* _Aufgabenstellung A_
Erläutern Sie anhand des Lesetexts, weshalb Herbert Czaja die Grenzfrage als noch offen betrachtete.

* _Lesetext_
Eine längst in den Hintergrund geratene Diskussion flammte wieder auf. Der Präsident des Bundes der Vertriebenen, Herbert Czaja, bezeichnete die Westverschiebung Polens als einen Willkürakt Stalins, der nie durch eine friedensvertragliche Regelung festgeschrieben worden sei. Die Grenzfrage sei also immer noch offen. Einer derartigen Argumentation fehlte jeglicher Bezug zur historischen Entwicklung, vor allem im Zusammenhang mit den seit den 1970er Jahren geschaffenen Realitäten der Entspannungspolitik. Zudem ließ sie völlig außer Acht, welche Konsequenzen ein deutscher Anspruch auf die nunmehr polnischen ehemaligen deutschen Ostgebiete haben würde. Letztlich setzte sich in der CDU, der Czaja angehörte, eine deutliche Position für die Anerkennung der Oder-Neiße-Grenze und deren völkerrechtliche Vereinbarung in einem Vertrag mit Polen durch. In einer Abstimmung des Bundestages am 21. Juni 1990 stimmten lediglich 15 Vertreter aus den Reihen der Vertriebenen gegen den entsprechenden Antrag. 25Am 14. November 1990 schließlich unterzeichnete Außenminister Genscher in Warschau den deutsch-polnischen Grenzvertrag.

* _Aufgabenstellung B_
Extrahieren Sie aus den Einträgen jede Zeile, die die Zeichenfolge „treble“ enthält. Groß- und Kleinschreibung ist dabei zu beachten.

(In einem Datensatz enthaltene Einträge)
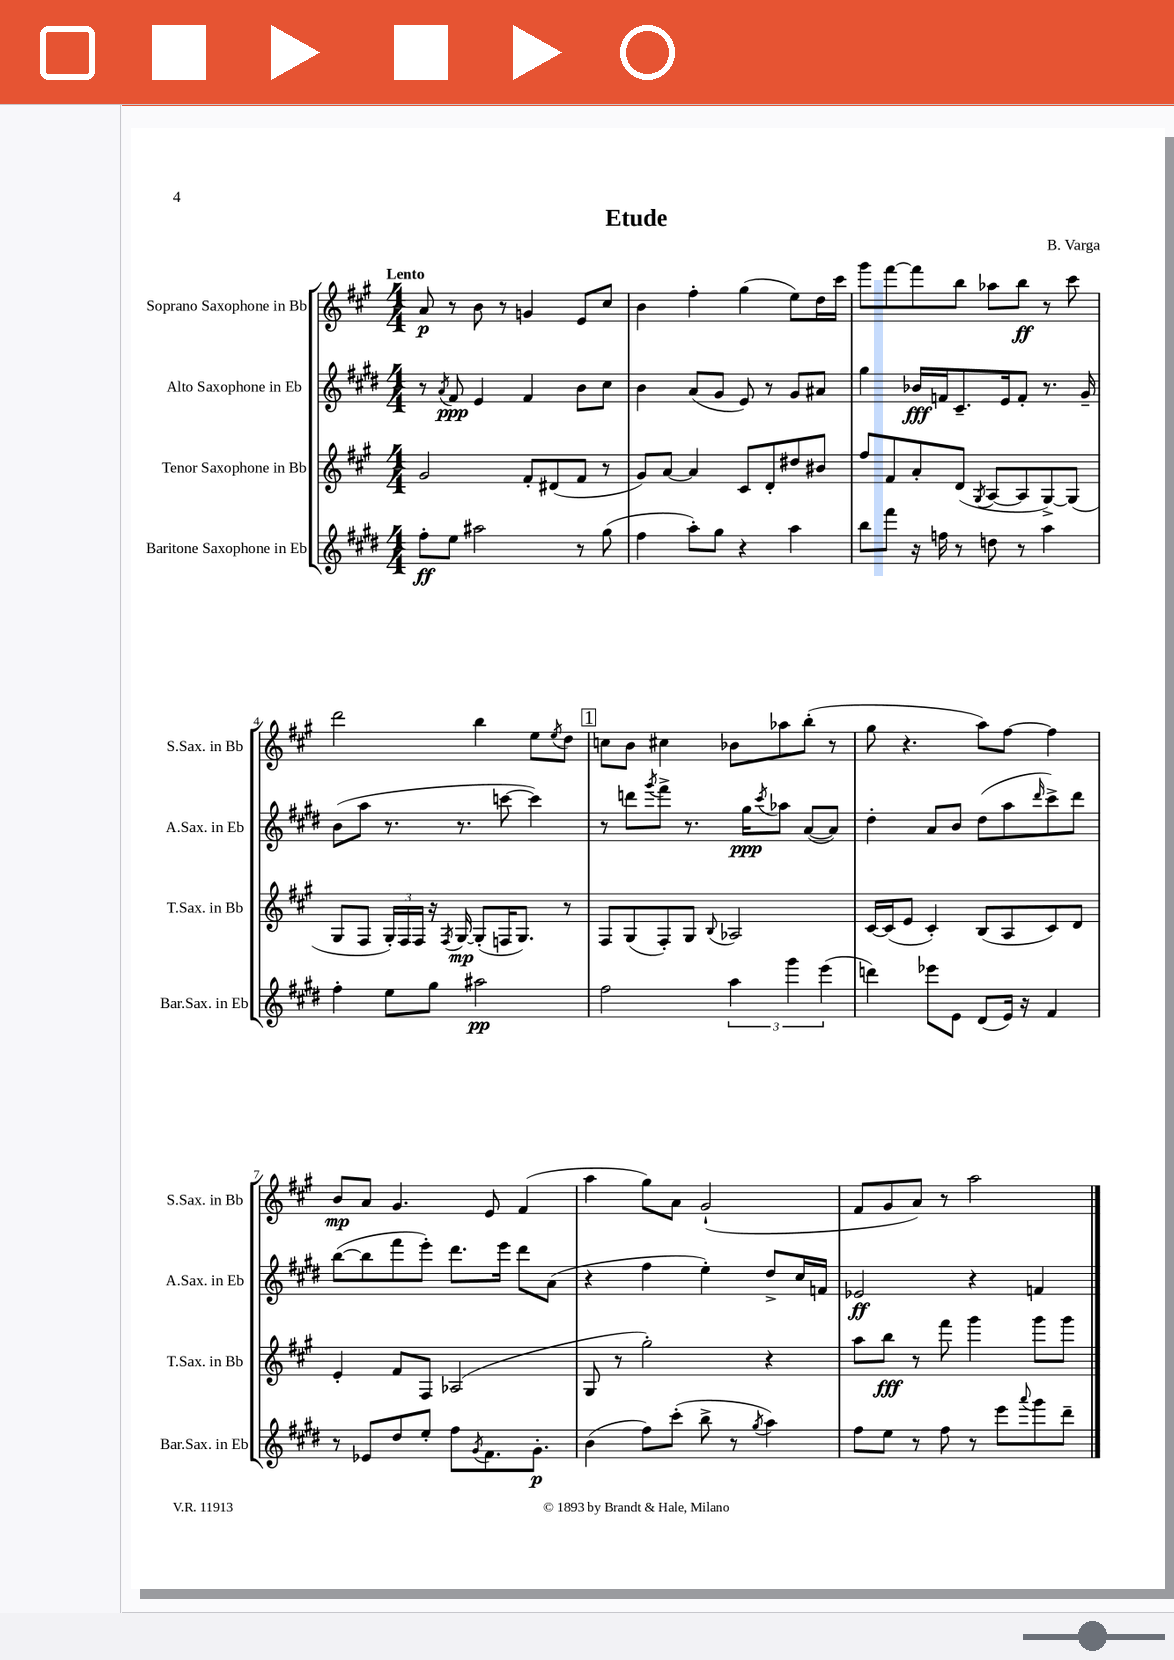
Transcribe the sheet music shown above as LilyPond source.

\header { title = "Etude" composer = "B. Varga" }
<<
\new StaffGroup <<
\new Staff = "s0" \with { instrumentName = "Soprano Saxophone in Bb" shortInstrumentName = "S.Sax. in Bb" } {
    \clef treble \key a \major \numericTimeSignature \time 4/4 \tempo "Lento"
    a'8\p r8 b'8 r8 g'4 e'8 cis''8 |
    b'4 fis''4-. gis''4( e''8) d''16 cis'''16 |
    gis'''8 fis'''8~ fis'''8 b''8 aes''8 b''8\ff r8 cis'''8 |
    d'''2 b''4 e''8 \acciaccatura { e''8 } d''8 |
    \mark \markup { \box "1" } c''8 b'8 cis''4 bes'8 aes''8 b''8-.( r8 |
    gis''8 r4. a''8) fis''8~ fis''4 |
    b'8\mp a'8 gis'4. e'8 fis'4( |
    a''4 gis''8) a'8 gis'2-!( |
    fis'8 gis'8 a'8) r8 a''2 \bar "|." |
}
\new Staff = "s1" \with { instrumentName = "Alto Saxophone in Eb" shortInstrumentName = "A.Sax. in Eb" } {
    \clef treble \key e \major \numericTimeSignature \time 4/4
    r8 \acciaccatura { a'8 } fis'8\ppp e'4 fis'4 b'8 cis''8 |
    b'4 a'8( gis'8 e'8) r8 gis'8 ais'8 |
    gis''4 bes'16\fff f'16 cis'8.-- e'16 f'8-. r8. gis'16-- |
    b'8( a''8 r8. r8. c'''8~ c'''4) |
    \mark \markup { \box "1" } r8 d'''8 \acciaccatura { gis'''8 } fis'''8-> r8. gis''16\ppp \acciaccatura { cis'''8 } aes''8 a'8~( a'8) |
    dis''4-. a'8 b'8 dis''8( a''8 \grace { dis'''16 } cis'''8->) dis'''8 |
    b''8~( b''8 fis'''8 e'''8-.) dis'''8. e'''16 dis'''8 a'8( |
    r4 fis''4 e''4-.) dis''8-> cis''16 f'16 |
    ees'2\ff r4 f'4 \bar "|." |
}
\new Staff = "s2" \with { instrumentName = "Tenor Saxophone in Bb" shortInstrumentName = "T.Sax. in Bb" } {
    \clef treble \key a \major \numericTimeSignature \time 4/4
    gis'2 fis'8-. dis'8( fis'8 r8 |
    gis'8) a'8~ a'4 cis'8 d'8-. dis''8 bis'8 |
    fis''8 fis'8 a'8-. d'8( \acciaccatura { gis8 } a8~ a8 gis8~->) gis8( |
    gis8 fis8 \tuplet 3/2 { gis16-.) fis16 fis16 } r16 \acciaccatura { fis8 } gis16~\mp gis8-.( f16 gis8.) r8 |
    \mark \markup { \box "1" } fis8 gis8( fis8-.) gis8 \appoggiatura { b8 } aes2 |
    cis'16~ cis'16( e'8 cis'4-.) b8( a8 cis'8) d'8 |
    e'4-. fis'8 fis8 aes2( |
    gis8 r8 gis''2-.) r4 |
    a''8 b''8\fff r8 fis'''8 gis'''4 gis'''8 gis'''8 \bar "|." |
}
\new Staff = "s3" \with { instrumentName = "Baritone Saxophone in Eb" shortInstrumentName = "Bar.Sax. in Eb" } {
    \clef treble \key e \major \numericTimeSignature \time 4/4
    fis''8-.\ff e''8 ais''2 r8 gis''8( |
    fis''4 a''8-.) gis''8 r4 a''4 |
    b''8 fis'''8 r16 f''16 r8 d''8 r8 a''4 |
    fis''4-. e''8 gis''8 ais''2\pp |
    \mark \markup { \box "1" } fis''2 \tuplet 3/2 { a''4 gis'''4 e'''4( } |
    d'''4) ees'''8 e'8 dis'8( e'16) r16 fis'4 |
    r8 ees'8 dis''8 e''8-. fis''8 \acciaccatura { gis'8 } fis'8. gis'8.-.\p |
    b'4( fis''8) cis'''8-.( b''8-> r8 \acciaccatura { gis''8 } a''4) |
    fis''8 e''8 r8 fis''8 r8 e'''8 \appoggiatura { a'''8 } gis'''8 dis'''8-- \bar "|." |
}
>>
>>
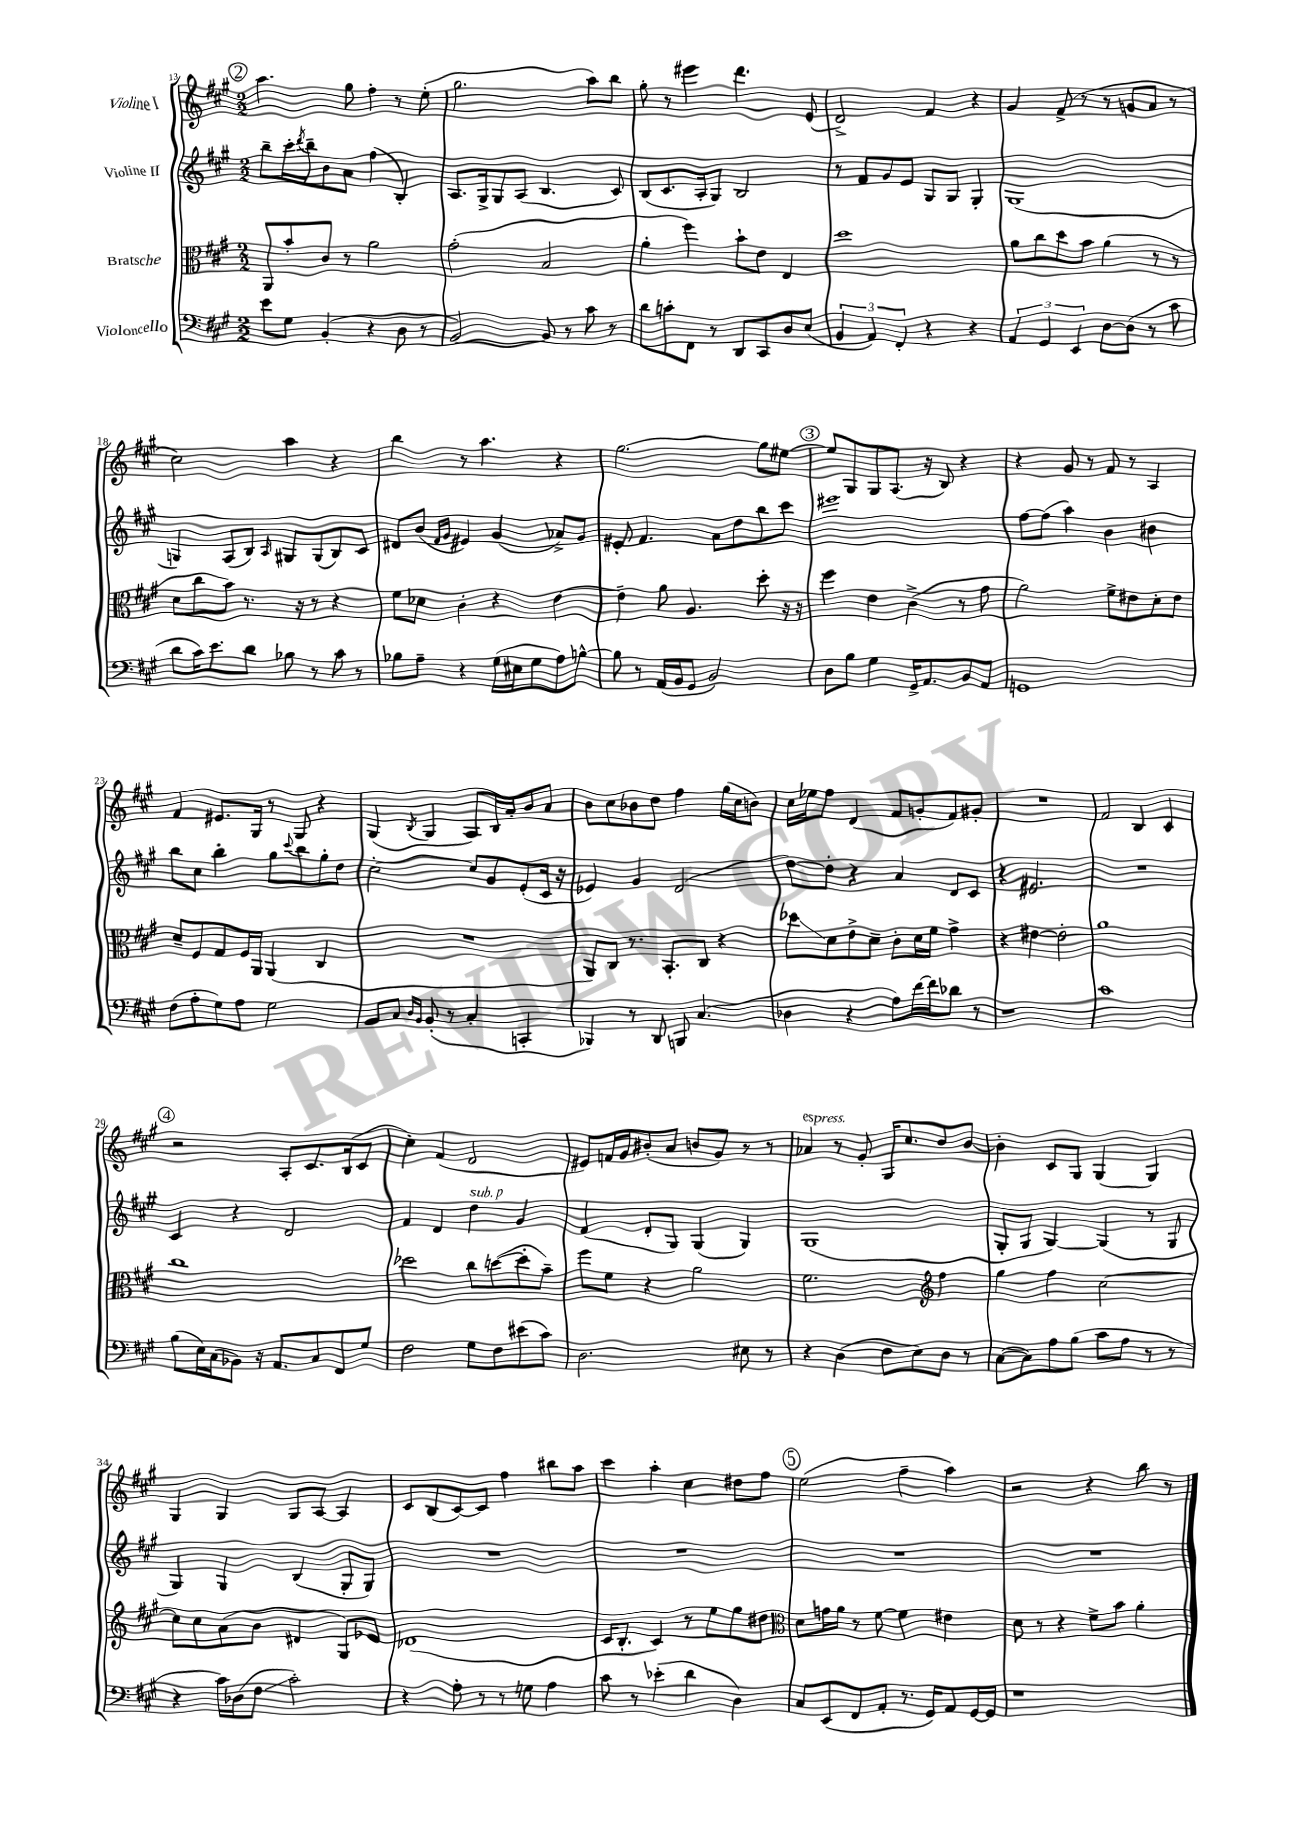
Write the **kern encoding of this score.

**kern	**kern	**kern	**kern
*staff4	*staff3	*staff2	*staff1
*clefF4	*clefC3	*clefG2	*clefG2
*k[f#c#g#]	*k[f#c#g#]	*k[f#c#g#]	*k[f#c#g#]
*M2/2	*M2/2	*M2/2	*M2/2
8e\L	8AA/L	8bb~\L	4.aa\
8G#\J	8b'/	16ccc#'\L	.
.	.	8qddd/	.
.	.	16bb~\J	.
(4BB'/	8c#/J	8b\	.
.	8r	8a\J	8gg#\
4r	2a\	(4ff#\	4ff#'\
8D\	.	4B'/)	8r
8r	.	.	(8ee'\
=	=	=	=
[2BB/)	(2g#'\	8.A/L	2.gg#\
.	.	16G#^/k	.
.	.	8G#/	.
.	.	(8A/J	.
8BB/]	2B/	4.B/	.
8r	.	.	.
8c#\	.	.	8aa\L)
8r	.	8c#/)	8bb\J
=	=	=	=
8d\L	4a'\	(8B/L	8gg#'\
8c'\	.	8.c#/	8r
8FF#\J	4ff#\)	.	4eee#\
.	.	16A'/k	.
8r	.	8G#/J)	.
8DD/L	8b`\L	2B/	4.ddd\
8CC#/	8e\J	.	.
8D/	4E/	.	.
(8E/J	.	.	(8e/
=	=	=	=
6BB/	1dd	8r	2d^/)
.	.	8f#/L	.
6AA/)	.	.	.
.	.	8g#/	.
6FF#'/	.	.	.
.	.	8e/J	.
4r	.	8G#/L	4f#/
.	.	8G#/J	.
4r	.	4G#'/	4r
=	=	=	=
6AA/	8a\L	(1G#	4g#/
.	8cc#\	.	.
6GG#/	.	.	.
.	8dd\	.	(8f#^/
6EE/	.	.	.
.	8b\J	.	8r
[8D\L	(4a\	.	8r
(8D\]J	.	.	8g/L
8r	8r	.	8a/J
8c#\	8r	.	8r
=	=	=	=
8d\L	8d\L	4G/)	2cc#\)
16c#\K)	8cc#\	.	.
8.e\	.	.	.
.	8b\J)	(8A/L	.
8d\J	8.r	8B/J)	.
.	.	16qqA/	.
8B-\	.	8G#/L	4aa\
.	16r	.	.
8r	8r	(8G#/	.
8c#\	4r	8B/)	4r
8r	.	8c#/J	.
=	=	=	=
8B-\L	8f#\L	8d#/L	4bb\
8A~\J	8d-\J	(8b/J	.
.	.	16qqf#/LL	.
.	.	16qqg#/JJ	.
4r	4c#'\	4e#/)	8r
.	.	.	4.aa\
(16G#\LL	4r	(4g#/	.
16E#\J	.	.	.
8G#\	.	.	.
8A\)	[4e\	8a-^/L)	4r
[8B^^\J	.	8g#/J	.
=	=	=	=
8B\]	4e~\]	8e#'/	[2.gg#\
8r	.	4.f#/	.
(16AA/LL	8a\	.	.
16BB/J	.	.	.
8GG#/J	4.A/	.	.
2BB/)	.	8a\L	.
.	.	8dd\	.
.	8dd'\	8bb\	8gg#\]L
.	16r	8ccc#\J	[8ee#\J
.	16r	.	.
=	=	=	=
8D\L	4ff#\	1eee#	8ee#/]L
8B\J	.	.	8G#/
4G#\	4e\	.	8G#/
.	.	.	(8.A/J
16GG#^/LK	(4c#^\	.	.
8.AA/	.	.	16r
.	.	.	8B/)
8BB/	8r	.	4r
8AA/J	8g#\	.	.
=	=	=	=
1GG	2a\)	[8ff#\L	4r
.	.	(8ff#\]J	.
.	.	4aa\)	8g#/
.	.	.	8r
.	8f#^\L	4b\	8f#/
.	8e#\	.	8r
.	8d'\	4b#\	4A/
.	8e#\J	.	.
=	=	=	=
(8F#\L	8d~/L	8bb\L	4f#/
8A'\	8F#/	8cc#\J	.
8G#\)	8G#/	4bb'\	8.e#/L
8A\J	16F#/L	.	.
.	16AA/JJ	.	16G#/Jk
2G#\	(4AA/	8gg#\L	8r
.	.	8qqccc#/	.
.	.	8bb\	8G#/
.	4C#/	8gg#'\	4r
.	.	8dd\J	.
=	=	=	=
8BB/L	1r	[2cc#'\	(4G#/
8C#/J	.	.	.
16qqD/LL	.	.	.
16qqBB/JJ	.	.	8qB/
(8BB'/	.	.	4G#/
8r	.	.	.
4C#'/	.	8cc#/]L	8A/L)
.	.	8g#/	16B/L
.	.	.	16a'/J
4CC'/	.	(8e'/	8b/
.	.	16c#/Jk	8a/J
.	.	16r	.
=	=	=	=
4BBB-/)	8AA/L)	4e-/)	8b\L
.	8C#/J	.	8cc#\
8r	8.r	4g#/	8b-\
8DD/	.	.	8dd\J
.	8.BB'/L	.	.
8BBB/	.	(2d/	4ff#\
(4.C#/	8C#/J	.	.
.	4r	.	(16gg#\LL
.	.	.	16cc#\J
.	.	.	8b\J)
=	=	=	=
4D-\	8dd-\L	[8dd\L)	16cc#\LL
.	.	.	16ee-\J
.	8d\	8dd'\]J	8ff#\J
4r	8e^\	4r	(4d/
.	8d~\J	.	.
8A\L)	8c#'\L	4a/	8f#/L
[16f#\L	16d\L	.	8g'/
16f#\]J	16f#\JJ	.	.
8d-\J	4g#^\	8d/L	8f#/)
8r	.	8c#/J	8g#'/J
=	=	=	=
1r	4r	4r	1r
.	[4e#\	2.e#/	.
.	2e#'\]	.	.
=	=	=	=
1c#	1a	1r	2f#/
.	.	.	4B/
.	.	.	4c#/
=	=	=	=
(8B\L	1cc#	4c#/	2r
16E\L)	.	.	.
(16C#\J	.	.	.
8BB-\J)	.	4r	.
16r	.	.	.
8.AA/L	.	.	.
.	.	2d/	8A'/L
8C#/	.	.	8.c#/
8FF#/	.	.	.
.	.	.	(16B/k
8G#/J	.	.	8c#/J
=	=	=	=
2F#\	2dd-\	4f#/	4cc#'\)
.	.	4d/	(4f#/
8G#\L	8cc#\L	4dd\	2d/
8F#\	([8dd\	.	.
(8e#\	8dd'\]	4g#/	.
8c#\J)	8b~\J)	.	.
=	=	=	=
2.D\	8ff#\L	(4f#/	8e#/L)
.	8f#\J	.	16f/L
.	.	.	16g#/J
.	4r	8d'/L	(8b#'/
.	.	8G#/J)	8a/J
.	2a\	(4G#/	8b/L
.	.	.	8g#/J)
8E#\	.	4G#/)	8r
8r	.	.	8r
=	=	=	=
4r	2.f#\	(1G#	4a-/
(4D\	.	.	8r
.	.	.	8g#'/
8F#\L	.	.	16G#/LK
.	.	.	8.cc#/
8E\)	.	.	.
*	*clefG2	*	*
8D\J	4ff#\	.	8dd/
8r	.	.	[8b/J
=	=	=	=
([8C#\L	4gg#\	8G#'/L	4b'\]
8C#\])	.	8G#/J	.
8A\	4ff#\	[4G#/)	8c#/L
(8B\J	.	.	8G#/J
8c#\L	[2cc#\	(4G#/]	(4G#/
8A\J	.	.	.
8r	.	8r	4G#/)
8r	.	8G#/	.
=	=	=	=
4r	8cc#\]L	4G#/)	4G#/
.	8cc#\	.	.
16c#\LL)	(8a\	4G#/	4G#/
(16D-\J	.	.	.
8F#\J	8b\J	.	.
2c#'\)	4d#/	(4B/	8G#/L
.	.	.	[8A/J
.	8G#/L)	8G#'/L	4A/]
.	8e-/J	8G#/J)	.
=	=	=	=
4r	(1d-	1r	8c#/L
.	.	.	(8B/
8A'\	.	.	[8c#/)
8r	.	.	8c#/]J
8r	.	.	4ff#\
8G\	.	.	.
4A\	.	.	8bb#\L
.	.	.	8aa\J
=	=	=	=
8c#\	16c#/LK	1r	4ccc#\
.	8.B'/J	.	.
8r	.	.	.
(4e-'\	4c#/)	.	4aa'\
4d\	8r	.	4cc#\
.	8ee\L	.	.
4D\)	8gg#\	.	8dd#\L
.	8dd#\J	.	8ff#\J
=	=	=	=
*	*clefC3	*	*
8C#/L	8d\L	1r	(2ee\
(8EE/	16g\L	.	.
.	16a\JJ	.	.
8FF#/	8r	.	.
8AA'/J	[8f#\	.	.
8.r	4f#\]	.	4ff#~\
16GG#/LK)	.	.	.
8AA/	4e#\	.	4aa\)
[16GG#/L	.	.	.
16GG#/]JJ	.	.	.
=	=	=	=
1r	8d\	1r	2r
.	8r	.	.
.	4r	.	.
.	8f#^\L	.	4r
.	8b\J	.	.
.	4a'\	.	8bb\
.	.	.	8r
==	==	==	==
*-	*-	*-	*-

* _Ergebnis A_
Czaja bezeichnete die Westverschiebung Polens als einen Willkürakt Stalins, der nie durch eine friedensvertragliche Regelung festgeschrieben worden sei. Daraus folgerte er, dass die Grenzfrage immer noch offen sei.

* _Ergebnis B_
    \clef treble \key a \major \numericTimeSignature \time 4/4 \tempo "Lento"
    \clef treble \key e \major \numericTimeSignature \time 4/4
    \clef treble \key a \major \numericTimeSignature \time 4/4
    \clef treble \key e \major \numericTimeSignature \time 4/4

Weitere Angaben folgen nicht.